Therefore, the steady-state probability of each state in an MCC service provisioning domain can be obtained by solving (19), (20), (22), and (24). Thus, as a result, for the service request arrival states (i.e., $〈 s_{1}, s_{2}, \dots, s_{C}, A_{p} 〉$ and $〈 s_{1}, s_{2}, \dots, s_{C}, A_{f} 〉$ ) in one service provisioning domain, the probability of each action can be achieved, which is the ratio of the sum of all steady-state probabilities with the same action to the sum of the steady-state probabilities of all service request arrival states (i.e., $〈 s_{1}, s_{2}, \dots, s_{C}, A_{p} 〉$ or $〈 s_{1}, s_{2}, \dots, s_{C}, A_{f} 〉$ ) in one domain. Let $P p_{a}$ and $P f_{a}$ denote the probability of each action for paid service request and free service request, respectively, then, $P p_{a}$ and $P f_{a}$ can be expressed as

\begin{array}{l} P p_{a} = \frac{\sum_{a_{〈 s_{1}, s_{2}, \dots, s_{C}, A_{p} 〉} = a} π_{〈 s_{1}, s_{2}, \dots, s_{C}, A_{p} 〉}}{\sum_{m = 0}^{C} (\sum_{a_{〈 s_{1}, s_{2}, \dots, s_{C}, A_{p} 〉} = m}^{} π_{〈 s_{1}, s_{2}, \dots, s_{C}, A_{p} 〉})}, \\ a = {0,1, 2, \dots, C}, \end{array}

(25)

\begin{array}{l} P f_{a} = \frac{\sum_{a_{〈 s_{1}, s_{2}, \dots, s_{C}, A_{f} 〉} = a} π_{〈 s_{1}, s_{2}, \dots, s_{C}, A_{f} 〉}}{\sum_{m = 0}^{C} (\sum_{a_{〈 s_{1}, s_{2}, \dots, s_{C}, A_{f} 〉} = m}^{} π_{〈 s_{1}, s_{2}, \dots, s_{C}, A_{f} 〉})}, \\ a \subseteq {0,1, 2, \dots, C} . \end{array}

(26)

§ **Written tasks**:
(1) In the passage on action probabilities in an MCC service provisioning domain, what do $P p_{a}$ and $P f_{a}$ denote?
(2) Extend the passage on action probabilities in an MCC service provisioning domain, starting right after equation (26).

[Data listing]
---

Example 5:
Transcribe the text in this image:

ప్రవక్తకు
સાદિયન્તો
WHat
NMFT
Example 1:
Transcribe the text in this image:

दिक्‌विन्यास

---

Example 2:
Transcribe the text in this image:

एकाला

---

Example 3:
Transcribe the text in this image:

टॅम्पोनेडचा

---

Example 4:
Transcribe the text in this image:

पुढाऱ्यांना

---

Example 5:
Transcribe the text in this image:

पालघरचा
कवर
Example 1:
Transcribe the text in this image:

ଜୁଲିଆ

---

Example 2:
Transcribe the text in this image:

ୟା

--

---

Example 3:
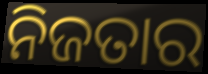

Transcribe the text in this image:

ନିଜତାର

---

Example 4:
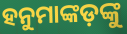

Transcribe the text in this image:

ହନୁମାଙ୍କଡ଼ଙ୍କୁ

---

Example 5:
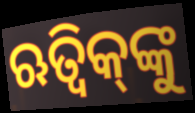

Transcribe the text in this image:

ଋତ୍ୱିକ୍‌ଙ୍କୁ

§ **Written answers**:
(1) They denote the probability of each action for a paid service request and for a free service request, respectively.

(2)
Based on (26) and (25), the blocking probability for the service request arrival states (i.e, $〈 s_{1}, s_{2}, \dots, s_{C}, A_{p} 〉$ and $〈 s_{1}, s_{2}, \dots, s_{C}, A_{f} 〉$ ) in one service provisioning domain can be obtained and denoted as $P p_{0}$ and $P f_{0}$ , respectively.

The high values of $P p_{0}$ and $P f_{0}$ do not only mean the loss of the whole system reward but also the decrease of the QoS of the service provisioning domain. Thus, the blocking probabilities $P p_{0}$ and $P f_{0}$ are very important metrics to measure the capability and QoS of a service provisioning domain. In the next section, we will illustrate the relationships between the blocking probability (i.e., $P p_{0}$ and $P f_{0}$ ) and the parameters (such as $λ_{p}$ , $λ_{f}$ , μ, and K) based on the simulation results.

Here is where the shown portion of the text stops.